Some time ago, I offered my colleagues there the vision of tikkun olam, a long-ago Hebrew way of describing our vocation as human beings to step into history “to repair the world,” seeing ourselves as responsible for the way things turn out. For years, I have been intrigued by what the image means and what it assumes.

What do I mean? Most of us see the sorrows and horrors of life and groan. Things are not the way they are supposed to be. But “supposed to be” makes assumptions. There are really only a few ways of seeing life that can make sense of “supposed to be.” Not all ideas are equal; they just can’t be. Not all stories tell the same story; how could they?

For example, drawing on the analysis of my favorite philosopher/poet, Bono of U2, who sees “karma” written into most ways of making sense of life and the world — whether the materialism of the West (“I am my DNA, and therefore the wiring has already been done . . . and I have no responsibility”) or the pantheism of the East (“The fates have already decided what is and will be . . . and therefore I have no responsibility”), he argues that without “grace” we are stuck, metaphysically and morally, in moments we cannot get out of. And that’s a problem.

To speak of repairing the world assumes that we see some things as “wrong.” But how do we determine what’s “right”? Personal preference matters, but not very much. At the end of the day, what I “like” bumps up against what you “like” — and anyway, “It is what it is.” Whether a broken house or a broken economy, things are as they are — and sometimes we figure what is is right. But something in human beings cries out. We groan. We sigh. We protest. And sometimes, we long for something more — maybe even for the way “things are supposed to be.”

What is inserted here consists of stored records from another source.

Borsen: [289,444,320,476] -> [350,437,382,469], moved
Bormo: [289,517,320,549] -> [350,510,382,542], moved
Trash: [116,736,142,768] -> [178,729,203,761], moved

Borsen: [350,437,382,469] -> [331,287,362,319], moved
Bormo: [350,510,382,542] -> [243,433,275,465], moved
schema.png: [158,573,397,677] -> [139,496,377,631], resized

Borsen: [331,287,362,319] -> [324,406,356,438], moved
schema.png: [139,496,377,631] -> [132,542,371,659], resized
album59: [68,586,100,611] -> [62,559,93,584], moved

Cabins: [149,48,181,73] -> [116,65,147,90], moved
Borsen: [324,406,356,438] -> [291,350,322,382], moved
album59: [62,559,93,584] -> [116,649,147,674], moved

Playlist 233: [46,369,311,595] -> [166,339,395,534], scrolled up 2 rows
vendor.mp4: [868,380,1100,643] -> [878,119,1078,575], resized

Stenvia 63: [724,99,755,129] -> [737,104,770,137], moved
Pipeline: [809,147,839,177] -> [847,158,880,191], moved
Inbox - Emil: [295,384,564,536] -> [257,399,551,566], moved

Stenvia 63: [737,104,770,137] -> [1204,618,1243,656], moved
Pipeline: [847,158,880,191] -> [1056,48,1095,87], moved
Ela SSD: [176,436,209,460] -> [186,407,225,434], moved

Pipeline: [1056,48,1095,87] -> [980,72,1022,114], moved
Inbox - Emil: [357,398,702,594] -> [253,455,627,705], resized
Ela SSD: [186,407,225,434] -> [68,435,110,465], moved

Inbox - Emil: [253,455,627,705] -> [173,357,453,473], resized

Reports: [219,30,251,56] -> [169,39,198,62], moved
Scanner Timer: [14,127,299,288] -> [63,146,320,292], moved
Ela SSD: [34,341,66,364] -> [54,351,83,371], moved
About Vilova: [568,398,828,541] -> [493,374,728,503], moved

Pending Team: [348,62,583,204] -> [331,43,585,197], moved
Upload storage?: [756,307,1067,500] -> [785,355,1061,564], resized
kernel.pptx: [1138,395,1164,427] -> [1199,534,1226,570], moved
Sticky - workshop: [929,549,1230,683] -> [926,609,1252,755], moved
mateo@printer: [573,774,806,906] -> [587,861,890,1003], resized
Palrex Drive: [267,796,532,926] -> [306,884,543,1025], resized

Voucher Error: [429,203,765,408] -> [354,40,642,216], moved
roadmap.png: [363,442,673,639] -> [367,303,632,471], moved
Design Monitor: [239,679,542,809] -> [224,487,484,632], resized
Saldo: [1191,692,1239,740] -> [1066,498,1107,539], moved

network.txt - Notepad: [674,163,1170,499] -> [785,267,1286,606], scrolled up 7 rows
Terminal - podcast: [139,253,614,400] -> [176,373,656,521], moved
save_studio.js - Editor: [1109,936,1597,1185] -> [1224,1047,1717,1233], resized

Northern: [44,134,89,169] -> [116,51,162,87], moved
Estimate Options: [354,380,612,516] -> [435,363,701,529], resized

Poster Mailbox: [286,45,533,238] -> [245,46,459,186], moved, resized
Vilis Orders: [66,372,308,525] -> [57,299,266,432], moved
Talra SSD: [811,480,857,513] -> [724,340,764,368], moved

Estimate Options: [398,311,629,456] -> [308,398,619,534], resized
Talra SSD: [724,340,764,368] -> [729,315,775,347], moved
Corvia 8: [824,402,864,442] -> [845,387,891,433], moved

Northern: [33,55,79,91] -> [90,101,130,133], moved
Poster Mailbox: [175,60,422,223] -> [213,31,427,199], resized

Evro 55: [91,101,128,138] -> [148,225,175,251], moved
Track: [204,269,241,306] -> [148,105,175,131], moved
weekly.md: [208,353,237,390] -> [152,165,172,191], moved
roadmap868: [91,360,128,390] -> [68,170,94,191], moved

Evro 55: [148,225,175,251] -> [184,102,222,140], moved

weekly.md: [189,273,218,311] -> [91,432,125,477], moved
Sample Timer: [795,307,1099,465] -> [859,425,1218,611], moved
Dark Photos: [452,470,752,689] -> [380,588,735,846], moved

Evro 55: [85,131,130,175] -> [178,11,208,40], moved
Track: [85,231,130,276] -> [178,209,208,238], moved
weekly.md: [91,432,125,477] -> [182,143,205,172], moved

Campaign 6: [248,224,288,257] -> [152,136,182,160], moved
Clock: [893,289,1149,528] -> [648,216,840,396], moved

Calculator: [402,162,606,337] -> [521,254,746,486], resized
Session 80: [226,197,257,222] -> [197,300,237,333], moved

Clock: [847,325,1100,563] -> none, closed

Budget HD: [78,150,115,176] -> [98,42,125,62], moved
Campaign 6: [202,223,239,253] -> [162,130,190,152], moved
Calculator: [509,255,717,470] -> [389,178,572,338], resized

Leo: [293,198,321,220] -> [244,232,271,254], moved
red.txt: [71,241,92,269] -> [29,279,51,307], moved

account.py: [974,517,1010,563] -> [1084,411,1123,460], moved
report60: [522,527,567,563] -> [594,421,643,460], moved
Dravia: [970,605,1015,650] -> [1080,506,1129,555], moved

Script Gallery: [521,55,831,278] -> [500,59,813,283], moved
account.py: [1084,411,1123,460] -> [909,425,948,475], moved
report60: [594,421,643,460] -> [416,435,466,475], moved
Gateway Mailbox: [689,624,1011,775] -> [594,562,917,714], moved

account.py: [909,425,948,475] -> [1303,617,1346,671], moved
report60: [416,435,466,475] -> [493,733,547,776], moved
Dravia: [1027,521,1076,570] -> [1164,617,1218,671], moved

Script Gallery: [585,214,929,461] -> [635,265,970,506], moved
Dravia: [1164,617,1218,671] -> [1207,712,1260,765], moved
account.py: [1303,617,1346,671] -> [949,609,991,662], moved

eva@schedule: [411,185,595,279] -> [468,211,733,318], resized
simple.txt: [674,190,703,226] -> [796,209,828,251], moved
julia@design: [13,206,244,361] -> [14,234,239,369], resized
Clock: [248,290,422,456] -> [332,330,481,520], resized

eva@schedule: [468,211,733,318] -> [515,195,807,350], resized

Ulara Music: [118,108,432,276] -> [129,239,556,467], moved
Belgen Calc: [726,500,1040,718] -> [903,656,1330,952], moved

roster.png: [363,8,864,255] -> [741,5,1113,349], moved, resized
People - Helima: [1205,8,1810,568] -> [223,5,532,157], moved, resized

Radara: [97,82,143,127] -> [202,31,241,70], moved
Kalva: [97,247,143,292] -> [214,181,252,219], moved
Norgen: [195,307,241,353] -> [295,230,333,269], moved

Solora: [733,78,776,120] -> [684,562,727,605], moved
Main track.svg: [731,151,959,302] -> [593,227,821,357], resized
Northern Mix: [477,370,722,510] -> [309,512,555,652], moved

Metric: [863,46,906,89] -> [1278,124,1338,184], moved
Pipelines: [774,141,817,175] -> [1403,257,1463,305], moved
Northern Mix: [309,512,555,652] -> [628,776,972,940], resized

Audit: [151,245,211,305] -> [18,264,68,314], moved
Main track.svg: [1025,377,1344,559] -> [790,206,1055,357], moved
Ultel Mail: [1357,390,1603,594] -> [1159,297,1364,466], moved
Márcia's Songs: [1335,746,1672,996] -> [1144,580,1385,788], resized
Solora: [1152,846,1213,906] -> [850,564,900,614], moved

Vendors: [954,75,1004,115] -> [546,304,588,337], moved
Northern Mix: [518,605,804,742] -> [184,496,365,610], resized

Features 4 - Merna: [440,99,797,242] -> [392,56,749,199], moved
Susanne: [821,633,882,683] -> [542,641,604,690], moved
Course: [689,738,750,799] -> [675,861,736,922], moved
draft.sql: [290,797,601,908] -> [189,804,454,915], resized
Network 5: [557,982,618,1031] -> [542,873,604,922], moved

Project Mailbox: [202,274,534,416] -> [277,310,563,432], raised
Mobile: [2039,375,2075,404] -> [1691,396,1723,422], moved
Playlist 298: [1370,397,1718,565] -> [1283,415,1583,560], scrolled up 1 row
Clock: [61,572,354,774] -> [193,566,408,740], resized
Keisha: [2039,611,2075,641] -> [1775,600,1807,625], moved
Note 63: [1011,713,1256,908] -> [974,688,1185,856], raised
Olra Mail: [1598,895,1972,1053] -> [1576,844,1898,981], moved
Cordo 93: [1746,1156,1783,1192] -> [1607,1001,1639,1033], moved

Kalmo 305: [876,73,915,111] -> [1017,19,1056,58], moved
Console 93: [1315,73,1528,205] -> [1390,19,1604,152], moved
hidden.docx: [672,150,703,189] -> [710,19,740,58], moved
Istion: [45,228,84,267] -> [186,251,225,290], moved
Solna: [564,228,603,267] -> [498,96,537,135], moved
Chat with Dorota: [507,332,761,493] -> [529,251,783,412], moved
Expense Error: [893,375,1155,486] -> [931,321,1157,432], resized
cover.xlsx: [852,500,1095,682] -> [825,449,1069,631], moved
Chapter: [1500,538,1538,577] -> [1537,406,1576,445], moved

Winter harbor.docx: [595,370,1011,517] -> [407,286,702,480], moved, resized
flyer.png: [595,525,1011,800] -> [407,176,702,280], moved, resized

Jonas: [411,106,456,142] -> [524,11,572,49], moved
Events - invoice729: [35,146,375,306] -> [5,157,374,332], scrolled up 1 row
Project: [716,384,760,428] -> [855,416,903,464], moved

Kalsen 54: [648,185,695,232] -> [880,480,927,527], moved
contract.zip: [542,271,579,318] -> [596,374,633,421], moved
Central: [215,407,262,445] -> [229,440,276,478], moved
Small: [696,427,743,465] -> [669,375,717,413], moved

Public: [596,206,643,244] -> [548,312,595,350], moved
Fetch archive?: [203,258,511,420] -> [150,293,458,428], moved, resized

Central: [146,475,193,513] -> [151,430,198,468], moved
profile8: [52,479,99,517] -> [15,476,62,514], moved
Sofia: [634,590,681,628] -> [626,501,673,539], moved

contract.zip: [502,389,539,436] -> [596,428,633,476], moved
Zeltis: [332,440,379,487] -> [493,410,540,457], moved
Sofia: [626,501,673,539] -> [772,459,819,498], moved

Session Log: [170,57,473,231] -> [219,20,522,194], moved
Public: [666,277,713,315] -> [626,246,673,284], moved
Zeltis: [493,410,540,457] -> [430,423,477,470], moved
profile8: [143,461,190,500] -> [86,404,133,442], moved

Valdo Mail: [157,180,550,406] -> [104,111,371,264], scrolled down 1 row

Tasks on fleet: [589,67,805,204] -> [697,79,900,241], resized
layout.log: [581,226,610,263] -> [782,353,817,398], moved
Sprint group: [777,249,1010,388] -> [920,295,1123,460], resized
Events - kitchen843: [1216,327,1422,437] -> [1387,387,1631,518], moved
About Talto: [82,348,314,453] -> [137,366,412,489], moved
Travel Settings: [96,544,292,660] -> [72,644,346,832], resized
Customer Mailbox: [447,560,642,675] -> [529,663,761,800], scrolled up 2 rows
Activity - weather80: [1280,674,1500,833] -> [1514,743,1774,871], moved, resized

Much more could be said, of course, especially about the reality that every effort at repairing the world costs us. Even with the best hopes, the truest motives, we will get hurt, because the world is very messy. Stepping in, even with responsibility born of love, is never neat-and-clean. To take up the wounds of the world will wound us, as it did God himself — which is why the heart of our vocation must be the imitation of the vocation of God. Nothing else can so form us, nothing else can so sustain us. 

This past week I went further up and further in to the vocation of tikkun olam, a calling that belongs to all of us, sons of Adam and daughters of Eve that we are. The vision makes sense of the brokenness of life, of everyone’s life, of life for everyone — whether my son’s house or the global economy, whether your hope or the heartaches of neighbors a world away. We yearn for things to be made right, for life to be as it could be, as it might be, as it should be — as it is supposed to be.